▸ **What needs to be done**
Set down all of the data exactly. Pictures stay out of the copy.

▸ **Recorded information**
********

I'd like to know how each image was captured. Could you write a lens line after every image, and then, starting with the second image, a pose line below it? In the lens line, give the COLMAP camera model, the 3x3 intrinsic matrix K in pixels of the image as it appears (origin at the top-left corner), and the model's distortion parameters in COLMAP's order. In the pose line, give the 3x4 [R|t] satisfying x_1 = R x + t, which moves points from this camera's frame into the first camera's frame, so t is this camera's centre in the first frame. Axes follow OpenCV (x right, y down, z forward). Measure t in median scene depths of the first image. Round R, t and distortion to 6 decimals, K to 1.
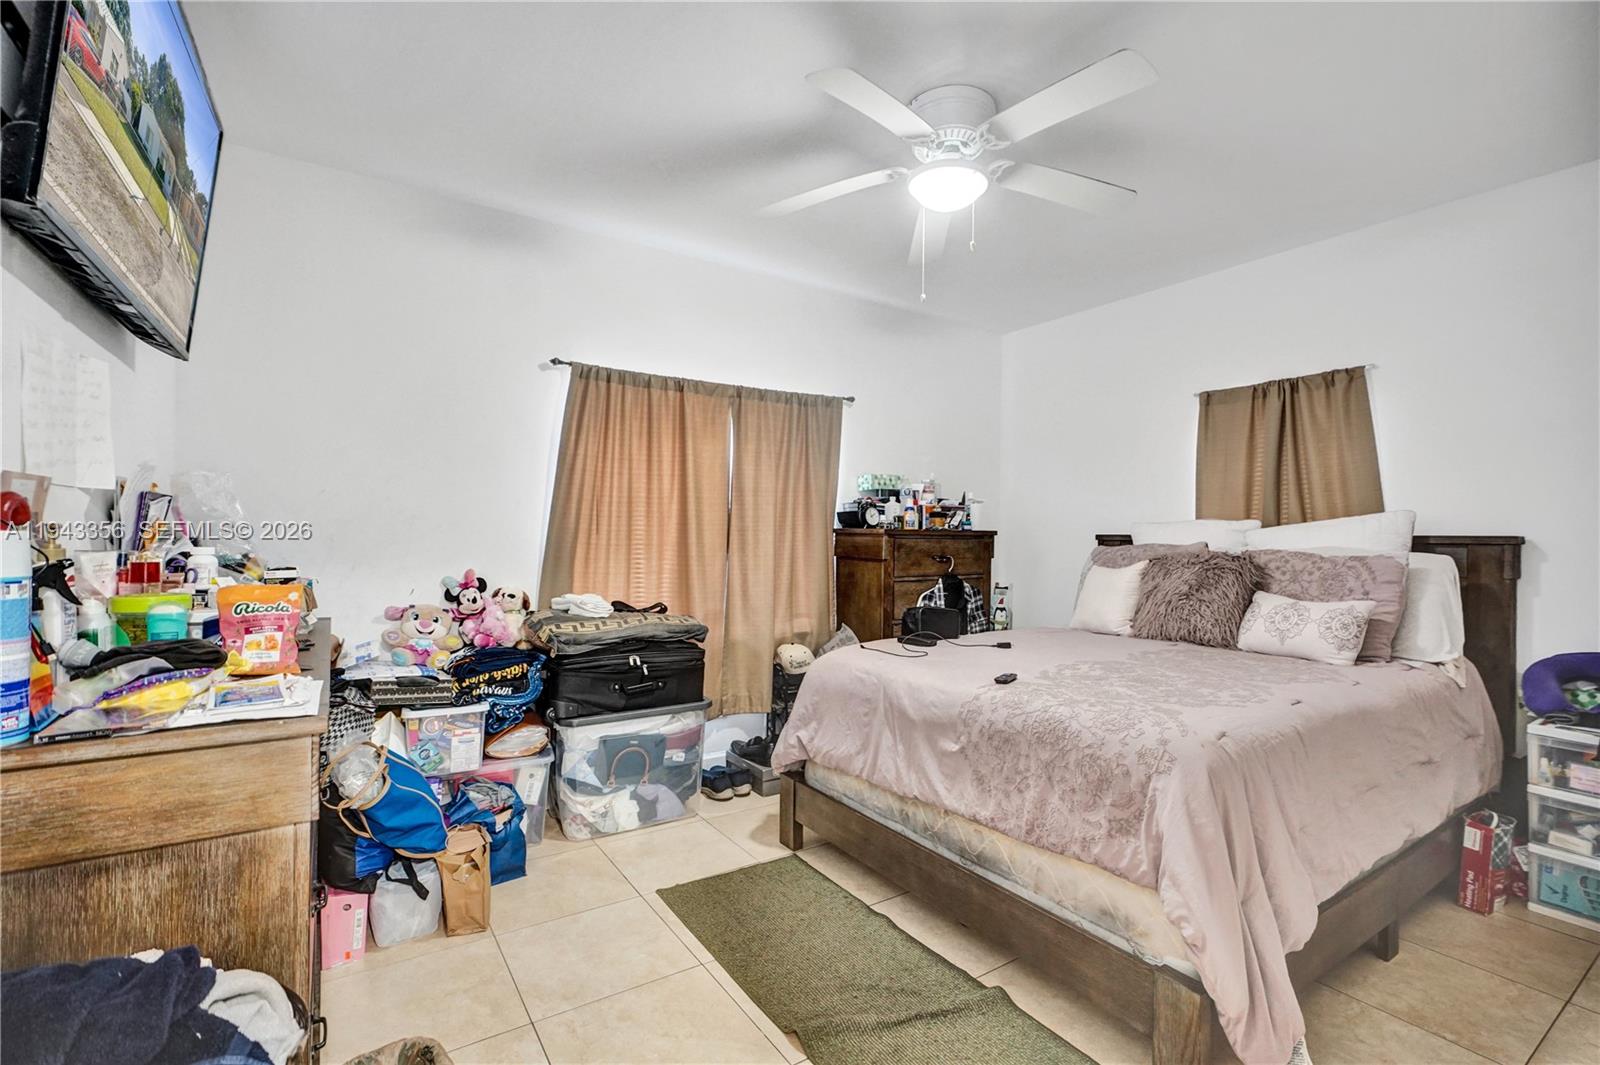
lens RADIAL K [[722.2, 0, 800.0], [0, 722.2, 532.5], [0, 0, 1]] dist [-0.037888, 0.014752]
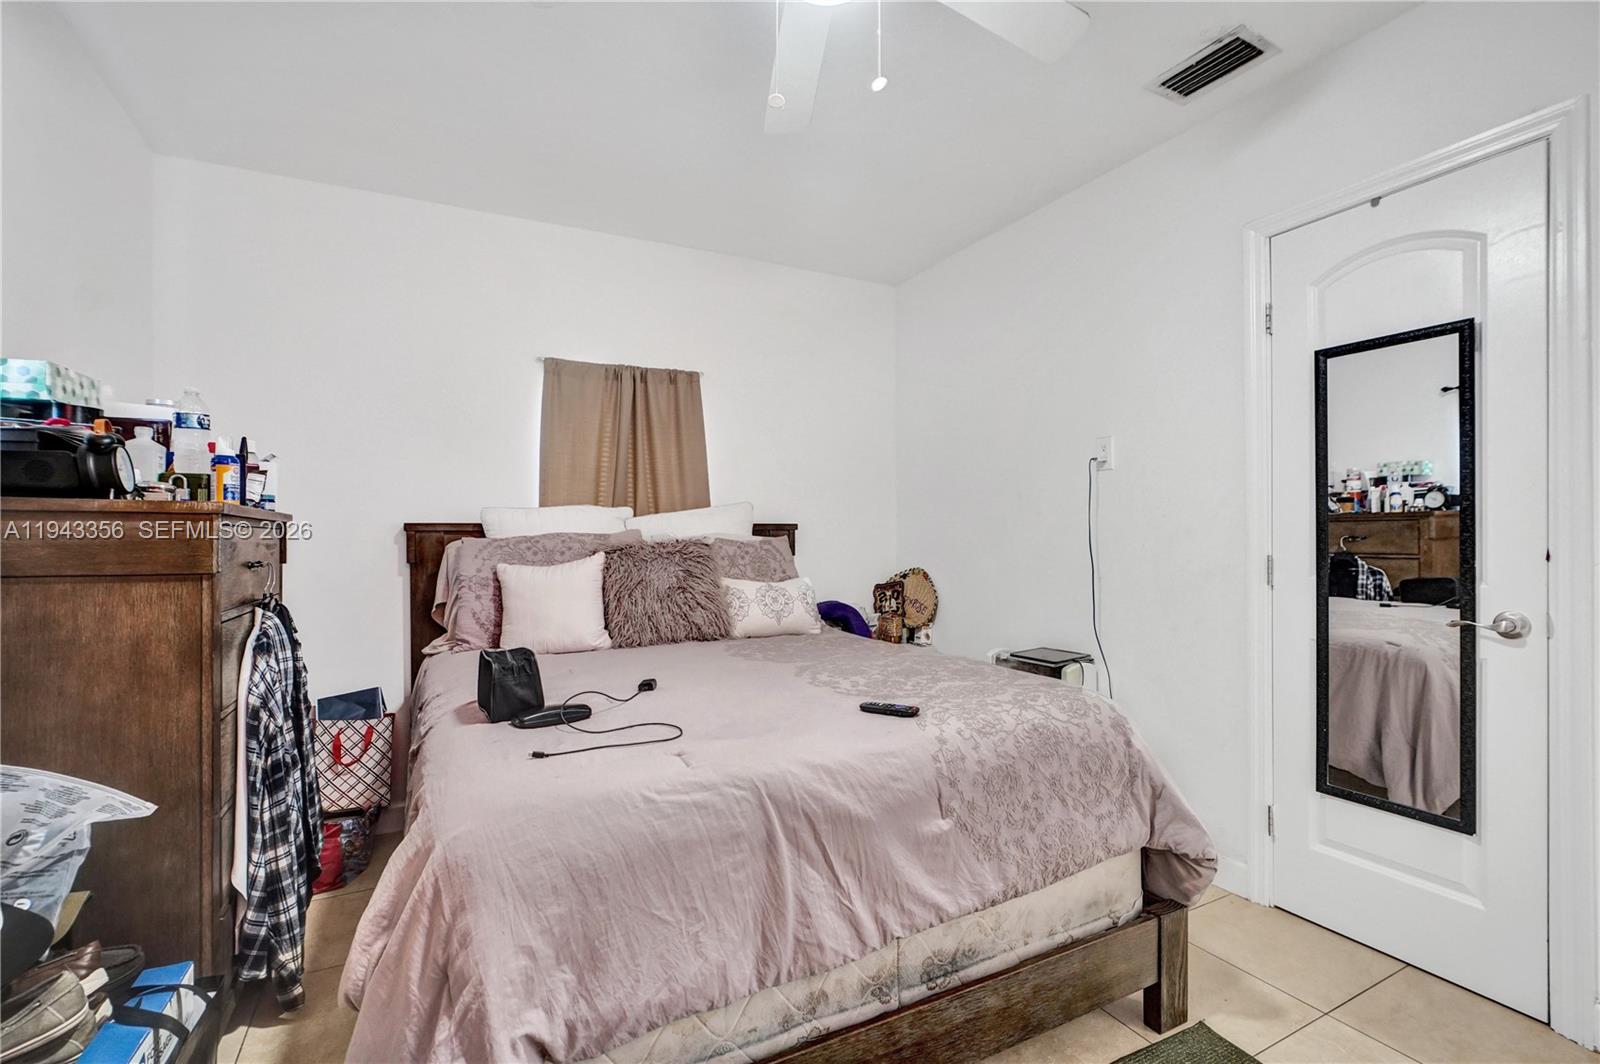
lens RADIAL K [[722.2, 0, 800.0], [0, 722.2, 532.0], [0, 0, 1]] dist [-0.037888, 0.014752]
pose [[0.102898, -0.000513, 0.994692, -0.308358], [0.006343, 0.999980, -0.000140, 0.017178], [-0.994672, 0.006324, 0.102899, 0.704740]]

********

▸ **Answer box**
I'd like to know how each image was captured. Could you write a lens line after every image, and then, starting with the second image, a pose line below it? In the lens line, give the COLMAP camera model, the 3x3 intrinsic matrix K in pixels of the image as it appears (origin at the top-left corner), and the model's distortion parameters in COLMAP's order. In the pose line, give the 3x4 [R|t] satisfying x_1 = R x + t, which moves points from this camera's frame into the first camera's frame, so t is this camera's centre in the first frame. Axes follow OpenCV (x right, y down, z forward). Measure t in median scene depths of the first image. Round R, t and distortion to 6 decimals, K to 1.
lens RADIAL K [[722.2, 0, 800.0], [0, 722.2, 532.5], [0, 0, 1]] dist [-0.037888, 0.014752]
lens RADIAL K [[722.2, 0, 800.0], [0, 722.2, 532.0], [0, 0, 1]] dist [-0.037888, 0.014752]
pose [[0.102898, -0.000513, 0.994692, -0.308358], [0.006343, 0.999980, -0.000140, 0.017178], [-0.994672, 0.006324, 0.102899, 0.704740]]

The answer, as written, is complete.